Here’s how three Leasiders – Rosemary Drukarsh, a duathlete (bike and run) and road rider, Jonathan Jacobs, a mountain biking enthusiast, and Mike Brown, a long-time cycling commuter – make sure they are ready to ride as soon as the fair weather returns.
Keeping fit is key
When temperatures fall below 10 degrees, Rosemary Drukarsh heads indoors, riding three times a week at nearby Mindset Cycling (mindsetcycling.ca), where she can ride her own bike on a computrainer in group classes. “These workouts have done much more than ‘maintain’ my fitness over the winter. I have actually increased my time trial speed every year over the last eight years,” she remarks.
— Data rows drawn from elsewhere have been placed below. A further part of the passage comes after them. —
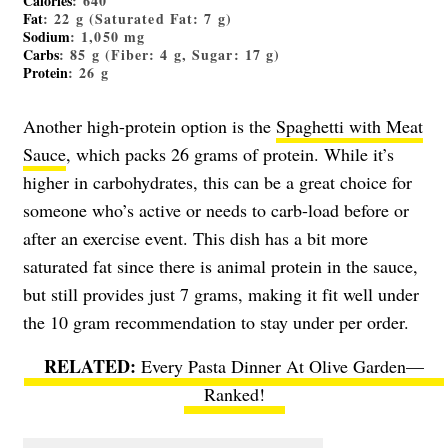
Calories
: 640
Fat
: 22 g (Saturated Fat: 7 g)
Sodium
: 1,050 mg
Carbs
: 85 g (Fiber: 4 g, Sugar: 17 g)
Protein
: 26 g
Another high-protein option is the
Spaghetti with Meat
Sauce
, which packs 26 grams of protein. While it’s
higher in carbohydrates, this can be a great choice for
someone who’s active or needs to carb-load before or
after an exercise event. This dish has a bit more
saturated fat since there is animal protein in the sauce,
but still provides just 7 grams, making it fit well under
the 10 gram recommendation to stay under per order.
Every Pasta Dinner At Olive Garden—
Ranked!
She can conveniently leave her bike at Mindset from October to April, where it is kept tuned. When spring arrives, whether it’s her first duathlon or a long-distance charity ride, Rosemary and her bike are already in tip-top shape.
Safety first: make sure your route is ready
For mountain biker Jonathan Jacobs, temperature isn’t his big concern, trail conditions are. For conservation and safety, he needs the ground to firm up on the mountain bike trails in the Don Valley. “Riding on wet ground wrecks the trails for everyone and causes erosion. Before heading out I check the Don Valley MTB Facebook page https://www.facebook.com/groups/103689789718886 for guidance about trail conditions,” he explains. Charging up and down the hills in the Don Valley requires a high level of fitness, so, in addition to weight training, Jonathan scopes out possible routes through trail running. His favourite is called “Catalyst,” an unforgiving, advanced/expert trail that takes full advantage of the Don Valley’s steep ups and downs.
Gear check: is everything in working order?
It was the 1991 transit strike that spurred Mike Brown to bike to work. Today, his family of three manages with just one car as Mike cycles downtown to work in the warmer weather. Over the winter, Mike maintains his fitness playing hockey and working out at the gym. And, as an amateur bike mechanic, he makes sure his bike is road-ready with a DIY tuneup in the spring. Mike estimates he completes about 90 trips by bike a year and aims for “car-free Saturdays,” running errands by bike. As he points out, “the benefits are clear – it’s good for health, saves money and decreases your carbon footprint.”